WHAT THE EXERCISE ASKS: I would like every entry below written out exactly.

□ □ □

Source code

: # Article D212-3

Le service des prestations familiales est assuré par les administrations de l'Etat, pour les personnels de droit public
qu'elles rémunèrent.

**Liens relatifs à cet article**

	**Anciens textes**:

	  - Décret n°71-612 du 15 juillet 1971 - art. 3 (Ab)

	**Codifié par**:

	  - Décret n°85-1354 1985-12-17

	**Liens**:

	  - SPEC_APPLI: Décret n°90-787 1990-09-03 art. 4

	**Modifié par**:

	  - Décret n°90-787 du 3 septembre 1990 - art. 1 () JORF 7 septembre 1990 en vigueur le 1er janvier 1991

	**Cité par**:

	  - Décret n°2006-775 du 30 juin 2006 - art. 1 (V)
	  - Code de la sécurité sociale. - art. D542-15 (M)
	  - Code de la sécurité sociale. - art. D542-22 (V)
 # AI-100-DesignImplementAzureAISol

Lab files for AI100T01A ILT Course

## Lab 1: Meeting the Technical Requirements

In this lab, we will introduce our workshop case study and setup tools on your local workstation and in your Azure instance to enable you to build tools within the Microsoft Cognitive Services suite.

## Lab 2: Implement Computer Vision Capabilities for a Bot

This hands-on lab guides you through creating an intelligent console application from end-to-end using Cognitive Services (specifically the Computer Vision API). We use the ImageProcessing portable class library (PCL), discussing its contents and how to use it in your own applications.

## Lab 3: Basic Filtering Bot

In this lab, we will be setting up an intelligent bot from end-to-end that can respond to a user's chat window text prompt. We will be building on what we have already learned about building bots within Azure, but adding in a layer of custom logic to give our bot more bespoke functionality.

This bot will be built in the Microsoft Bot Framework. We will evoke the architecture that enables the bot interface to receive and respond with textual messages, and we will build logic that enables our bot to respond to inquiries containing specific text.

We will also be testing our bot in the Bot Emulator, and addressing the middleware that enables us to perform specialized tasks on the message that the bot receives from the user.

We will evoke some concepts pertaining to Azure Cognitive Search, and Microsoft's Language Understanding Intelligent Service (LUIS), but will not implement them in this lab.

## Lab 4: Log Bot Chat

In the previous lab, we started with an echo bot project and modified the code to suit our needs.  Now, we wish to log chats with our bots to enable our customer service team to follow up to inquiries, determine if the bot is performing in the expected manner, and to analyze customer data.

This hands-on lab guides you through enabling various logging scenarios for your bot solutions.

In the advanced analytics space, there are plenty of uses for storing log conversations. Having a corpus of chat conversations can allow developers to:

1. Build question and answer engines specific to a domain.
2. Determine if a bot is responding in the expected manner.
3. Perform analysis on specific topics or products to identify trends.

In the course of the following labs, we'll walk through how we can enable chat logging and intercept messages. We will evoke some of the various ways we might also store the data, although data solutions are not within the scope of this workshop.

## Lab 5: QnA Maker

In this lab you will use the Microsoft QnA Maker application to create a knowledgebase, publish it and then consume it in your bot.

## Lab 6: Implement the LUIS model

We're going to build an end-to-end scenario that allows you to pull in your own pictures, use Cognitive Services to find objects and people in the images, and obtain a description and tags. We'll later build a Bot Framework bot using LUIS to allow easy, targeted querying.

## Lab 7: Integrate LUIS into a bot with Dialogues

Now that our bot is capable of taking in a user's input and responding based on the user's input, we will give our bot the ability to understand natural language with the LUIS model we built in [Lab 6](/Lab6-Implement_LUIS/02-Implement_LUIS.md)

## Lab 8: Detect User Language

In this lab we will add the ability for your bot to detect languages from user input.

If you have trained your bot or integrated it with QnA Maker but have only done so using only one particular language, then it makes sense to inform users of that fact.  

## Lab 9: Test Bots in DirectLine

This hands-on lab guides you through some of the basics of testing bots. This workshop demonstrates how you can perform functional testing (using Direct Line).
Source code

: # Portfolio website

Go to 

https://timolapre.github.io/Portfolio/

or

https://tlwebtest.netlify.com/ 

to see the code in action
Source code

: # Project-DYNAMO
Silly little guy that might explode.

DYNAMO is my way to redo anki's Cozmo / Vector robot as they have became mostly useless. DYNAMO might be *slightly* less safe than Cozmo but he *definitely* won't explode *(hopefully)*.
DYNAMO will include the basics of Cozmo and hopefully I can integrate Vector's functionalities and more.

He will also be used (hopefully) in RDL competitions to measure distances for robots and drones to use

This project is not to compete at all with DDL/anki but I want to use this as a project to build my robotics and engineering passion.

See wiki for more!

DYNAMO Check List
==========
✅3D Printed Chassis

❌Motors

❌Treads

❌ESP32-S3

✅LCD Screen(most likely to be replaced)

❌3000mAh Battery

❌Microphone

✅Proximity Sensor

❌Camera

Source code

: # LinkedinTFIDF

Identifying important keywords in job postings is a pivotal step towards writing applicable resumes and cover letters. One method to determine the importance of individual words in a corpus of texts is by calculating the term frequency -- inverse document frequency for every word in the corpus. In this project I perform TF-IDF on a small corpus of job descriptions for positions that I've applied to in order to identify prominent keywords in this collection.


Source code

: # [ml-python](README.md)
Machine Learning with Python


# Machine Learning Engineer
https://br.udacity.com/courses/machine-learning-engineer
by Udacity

□ □ □

REPLY TO THE TASK:
Source code

: # Article D212-3

Le service des prestations familiales est assuré par les administrations de l'Etat, pour les personnels de droit public
qu'elles rémunèrent.

**Liens relatifs à cet article**

	**Anciens textes**:

	  - Décret n°71-612 du 15 juillet 1971 - art. 3 (Ab)

	**Codifié par**:

	  - Décret n°85-1354 1985-12-17

	**Liens**:

	  - SPEC_APPLI: Décret n°90-787 1990-09-03 art. 4

	**Modifié par**:

	  - Décret n°90-787 du 3 septembre 1990 - art. 1 () JORF 7 septembre 1990 en vigueur le 1er janvier 1991

	**Cité par**:

	  - Décret n°2006-775 du 30 juin 2006 - art. 1 (V)
	  - Code de la sécurité sociale. - art. D542-15 (M)
	  - Code de la sécurité sociale. - art. D542-22 (V)
 # AI-100-DesignImplementAzureAISol

Lab files for AI100T01A ILT Course

## Lab 1: Meeting the Technical Requirements

In this lab, we will introduce our workshop case study and setup tools on your local workstation and in your Azure instance to enable you to build tools within the Microsoft Cognitive Services suite.

## Lab 2: Implement Computer Vision Capabilities for a Bot

This hands-on lab guides you through creating an intelligent console application from end-to-end using Cognitive Services (specifically the Computer Vision API). We use the ImageProcessing portable class library (PCL), discussing its contents and how to use it in your own applications.

## Lab 3: Basic Filtering Bot

In this lab, we will be setting up an intelligent bot from end-to-end that can respond to a user's chat window text prompt. We will be building on what we have already learned about building bots within Azure, but adding in a layer of custom logic to give our bot more bespoke functionality.

This bot will be built in the Microsoft Bot Framework. We will evoke the architecture that enables the bot interface to receive and respond with textual messages, and we will build logic that enables our bot to respond to inquiries containing specific text.

We will also be testing our bot in the Bot Emulator, and addressing the middleware that enables us to perform specialized tasks on the message that the bot receives from the user.

We will evoke some concepts pertaining to Azure Cognitive Search, and Microsoft's Language Understanding Intelligent Service (LUIS), but will not implement them in this lab.

## Lab 4: Log Bot Chat

In the previous lab, we started with an echo bot project and modified the code to suit our needs.  Now, we wish to log chats with our bots to enable our customer service team to follow up to inquiries, determine if the bot is performing in the expected manner, and to analyze customer data.

This hands-on lab guides you through enabling various logging scenarios for your bot solutions.

In the advanced analytics space, there are plenty of uses for storing log conversations. Having a corpus of chat conversations can allow developers to:

1. Build question and answer engines specific to a domain.
2. Determine if a bot is responding in the expected manner.
3. Perform analysis on specific topics or products to identify trends.

In the course of the following labs, we'll walk through how we can enable chat logging and intercept messages. We will evoke some of the various ways we might also store the data, although data solutions are not within the scope of this workshop.

## Lab 5: QnA Maker

In this lab you will use the Microsoft QnA Maker application to create a knowledgebase, publish it and then consume it in your bot.

## Lab 6: Implement the LUIS model

We're going to build an end-to-end scenario that allows you to pull in your own pictures, use Cognitive Services to find objects and people in the images, and obtain a description and tags. We'll later build a Bot Framework bot using LUIS to allow easy, targeted querying.

## Lab 7: Integrate LUIS into a bot with Dialogues

Now that our bot is capable of taking in a user's input and responding based on the user's input, we will give our bot the ability to understand natural language with the LUIS model we built in [Lab 6](/Lab6-Implement_LUIS/02-Implement_LUIS.md)

## Lab 8: Detect User Language

In this lab we will add the ability for your bot to detect languages from user input.

If you have trained your bot or integrated it with QnA Maker but have only done so using only one particular language, then it makes sense to inform users of that fact.  

## Lab 9: Test Bots in DirectLine

This hands-on lab guides you through some of the basics of testing bots. This workshop demonstrates how you can perform functional testing (using Direct Line).
Source code

: # Portfolio website

Go to 

https://timolapre.github.io/Portfolio/

or

https://tlwebtest.netlify.com/ 

to see the code in action
Source code

: # Project-DYNAMO
Silly little guy that might explode.

DYNAMO is my way to redo anki's Cozmo / Vector robot as they have became mostly useless. DYNAMO might be *slightly* less safe than Cozmo but he *definitely* won't explode *(hopefully)*.
DYNAMO will include the basics of Cozmo and hopefully I can integrate Vector's functionalities and more.

He will also be used (hopefully) in RDL competitions to measure distances for robots and drones to use

This project is not to compete at all with DDL/anki but I want to use this as a project to build my robotics and engineering passion.

See wiki for more!

DYNAMO Check List
==========
✅3D Printed Chassis

❌Motors

❌Treads

❌ESP32-S3

✅LCD Screen(most likely to be replaced)

❌3000mAh Battery

❌Microphone

✅Proximity Sensor

❌Camera

Source code

: # LinkedinTFIDF

Identifying important keywords in job postings is a pivotal step towards writing applicable resumes and cover letters. One method to determine the importance of individual words in a corpus of texts is by calculating the term frequency -- inverse document frequency for every word in the corpus. In this project I perform TF-IDF on a small corpus of job descriptions for positions that I've applied to in order to identify prominent keywords in this collection.


Source code

: # [ml-python](README.md)
Machine Learning with Python


# Machine Learning Engineer
https://br.udacity.com/courses/machine-learning-engineer
by Udacity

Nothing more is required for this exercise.